Collected data:
★ ★ ★ ★

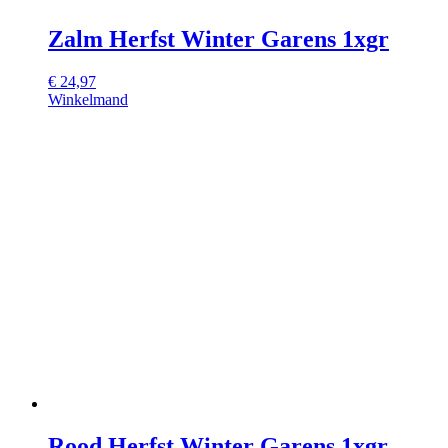
Zalm Herfst Winter Garens 1xgr
€
24,97
Winkelmand
Rood Herfst Winter Garens 1xgr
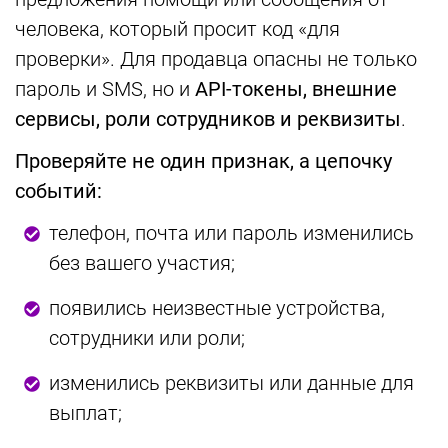
человека, который просит код «для
проверки». Для продавца опасны не только
пароль и SMS, но и
API-токены, внешние
сервисы, роли сотрудников и реквизиты
.
Проверяйте не один признак, а цепочку
событий:
телефон, почта или пароль изменились
без вашего участия;
появились неизвестные устройства,
сотрудники или роли;
изменились реквизиты или данные для
выплат;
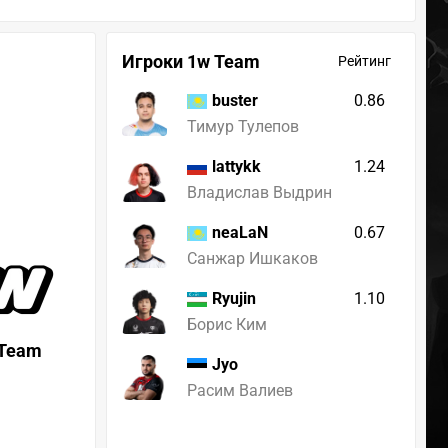
Игроки 1w Team
Рейтинг
0.86
buster
Тимур Тулепов
1.24
lattykk
Владислав Выдрин
0.67
neaLaN
Санжар Ишкаков
1.10
Ryujin
Борис Ким
 Team
Jyo
Расим Валиев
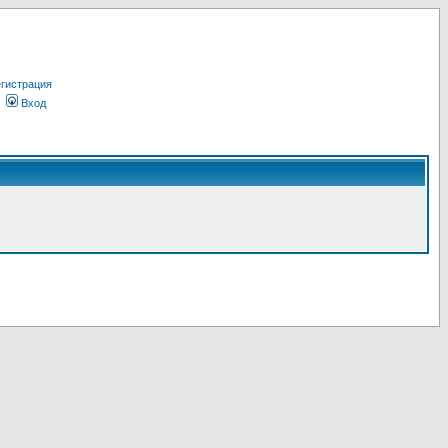
гистрация
Вход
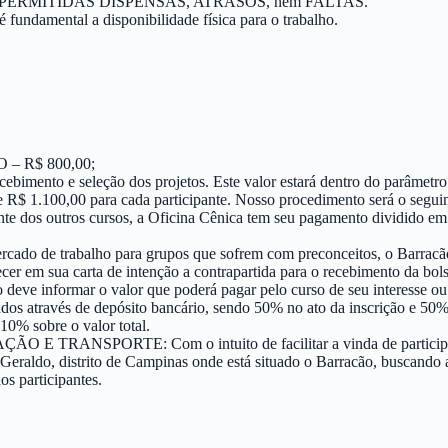
SERÃO PERMITIDAS DISPENSAS, ATRASOS, nem FALTAS.
 fundamental a disponibilidade física para o trabalho.
 R$ 800,00;
imento e seleção dos projetos. Este valor estará dentro do parâmetro d
 R$ 1.100,00 para cada participante. Nosso procedimento será o seguint
ente dos outros cursos, a Oficina Cênica tem seu pagamento dividido e
mercado de trabalho para grupos que sofrem com preconceitos, o Barracã
recer em sua carta de intenção a contrapartida para o recebimento da b
/o deve informar o valor que poderá pagar pelo curso de seu interesse 
 através de depósito bancário, sendo 50% no ato da inscrição e 50% 
0% sobre o valor total.
RTE: Com o intuito de facilitar a vinda de participantes de t
o Geraldo, distrito de Campinas onde está situado o Barracão, buscan
os participantes.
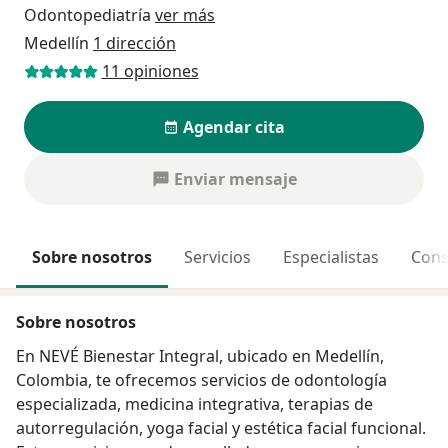
Odontopediatría
ver más
Medellín
1 dirección
11 opiniones
Agendar cita
Enviar mensaje
Sobre nosotros
Servicios
Especialistas
Cons
Sobre nosotros
En NEVÉ Bienestar Integral, ubicado en Medellín,
Colombia, te ofrecemos servicios de odontología
especializada, medicina integrativa, terapias de
autorregulación, yoga facial y estética facial funcional.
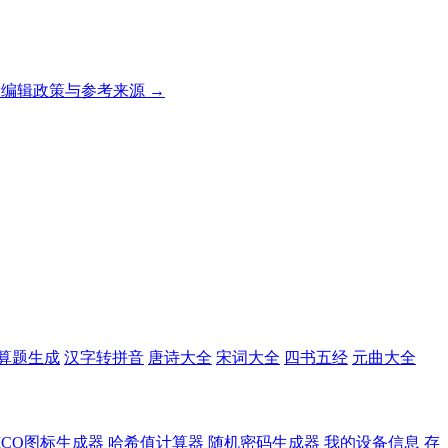
编辑政策与参考来源 →
算题生成
汉字转拼音
唐诗大全
宋词大全
四书五经
元曲大全
ICO图标生成器
哈希值计算器
随机密码生成器
我的设备信息
存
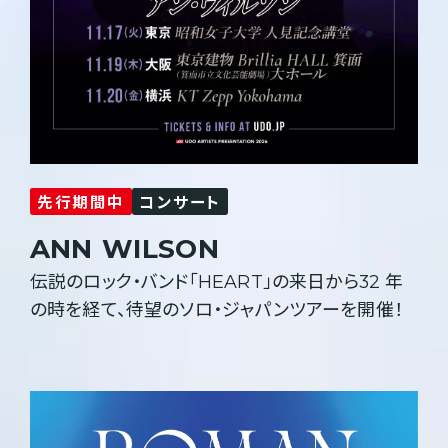
先行期間中
コンサート
ANN
WILSON
伝説のロック・バンド「HEART」の来日から32 年
の時を経て、待望のソロ・ジャパンツアーを開催！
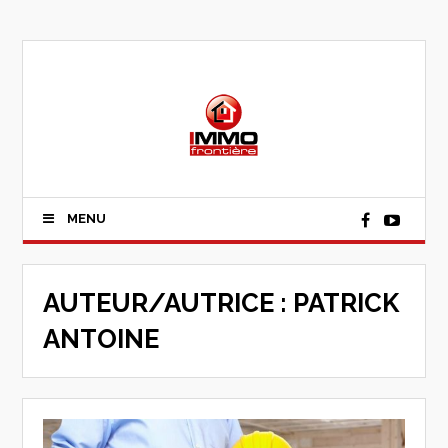
MENU
AUTEUR/AUTRICE :
PATRICK
ANTOINE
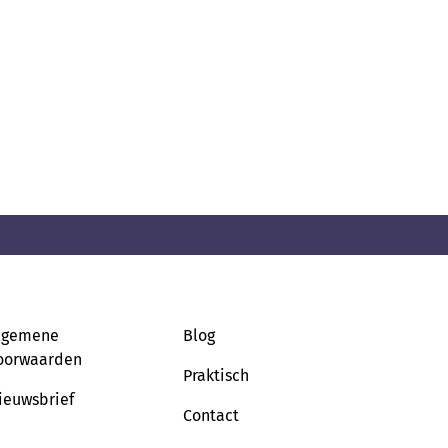
lgemene
Blog
oorwaarden
Praktisch
ieuwsbrief
Contact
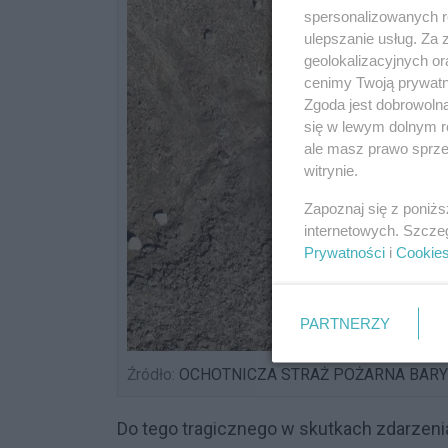
spersonalizowanych re
ulepszanie usług. Za
geolokalizacyjnych or
cenimy Twoją prywatno
Zgoda jest dobrowoln
się w lewym dolnym r
ale masz prawo sprzec
witrynie.
Zapoznaj się z poniż
internetowych. Szcze
Prywatności
i
Cookie
PARTNERZY
Źródło:
OCHOTNICZA STRAŻ POŻARNA BAR
Do tego tragicznego w skutkach zdarzenia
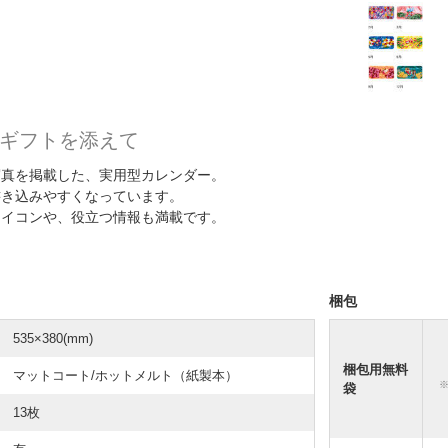
ギフトを添えて
写真を掲載した、実用型カレンダー。
書き込みやすくなっています。
アイコンや、役立つ情報も満載です。
梱包
535×380(mm)
梱包用無料
マットコート/ホットメルト（紙製本）
袋
13枚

★ ★ ★ ★

*TO DO:*
Could you reproduce the text of all the entries above, word for word and line for line, leaving out the picture markers?

*FINAL ANSWER:*
Zalm Herfst Winter Garens 1xgr
€
24,97
Winkelmand
Rood Herfst Winter Garens 1xgr
человека, который просит код «для
проверки». Для продавца опасны не только
пароль и SMS, но и
API-токены, внешние
сервисы, роли сотрудников и реквизиты
.
Проверяйте не один признак, а цепочку
событий:
телефон, почта или пароль изменились
без вашего участия;
появились неизвестные устройства,
сотрудники или роли;
изменились реквизиты или данные для
выплат;
Игроки 1w Team
Рейтинг
0.86
buster
Тимур Тулепов
1.24
lattykk
Владислав Выдрин
0.67
neaLaN
Санжар Ишкаков
1.10
Ryujin
Борис Ким
 Team
Jyo
Расим Валиев
гистрация
Вход
SERÃO PERMITIDAS DISPENSAS, ATRASOS, nem FALTAS.
 fundamental a disponibilidade física para o trabalho.
 R$ 800,00;
imento e seleção dos projetos. Este valor estará dentro do parâmetro d
 R$ 1.100,00 para cada participante. Nosso procedimento será o seguint
ente dos outros cursos, a Oficina Cênica tem seu pagamento dividido e
mercado de trabalho para grupos que sofrem com preconceitos, o Barracã
recer em sua carta de intenção a contrapartida para o recebimento da b
/o deve informar o valor que poderá pagar pelo curso de seu interesse 
 através de depósito bancário, sendo 50% no ato da inscrição e 50% 
0% sobre o valor total.
RTE: Com o intuito de facilitar a vinda de participantes de t
o Geraldo, distrito de Campinas onde está situado o Barracão, buscan
os participantes.
Odontopediatría
ver más
Medellín
1 dirección
11 opiniones
Agendar cita
Enviar mensaje
Sobre nosotros
Servicios
Especialistas
Cons
Sobre nosotros
En NEVÉ Bienestar Integral, ubicado en Medellín,
Colombia, te ofrecemos servicios de odontología
especializada, medicina integrativa, terapias de
autorregulación, yoga facial y estética facial funcional.
编辑政策与参考来源 →
算题生成
汉字转拼音
唐诗大全
宋词大全
四书五经
元曲大全
ICO图标生成器
哈希值计算器
随机密码生成器
我的设备信息
存
先行期間中
コンサート
ANN
WILSON
伝説のロック・バンド「HEART」の来日から32 年
の時を経て、待望のソロ・ジャパンツアーを開催！
MENU
AUTEUR/AUTRICE :
PATRICK
ANTOINE
lgemene
Blog
oorwaarden
Praktisch
ieuwsbrief
Contact
spersonalizowanych re
ulepszanie usług. Za
geolokalizacyjnych or
cenimy Twoją prywatno
Zgoda jest dobrowoln
się w lewym dolnym r
ale masz prawo sprzec
witrynie.
Zapoznaj się z poniż
internetowych. Szcze
Prywatności
i
Cookie
PARTNERZY
Źródło:
OCHOTNICZA STRAŻ POŻARNA BAR
Do tego tragicznego w skutkach zdarzenia
ギフトを添えて
写真を掲載した、実用型カレンダー。
書き込みやすくなっています。
アイコンや、役立つ情報も満載です。
梱包
535×380(mm)
梱包用無料
マットコート/ホットメルト（紙製本）
袋
13枚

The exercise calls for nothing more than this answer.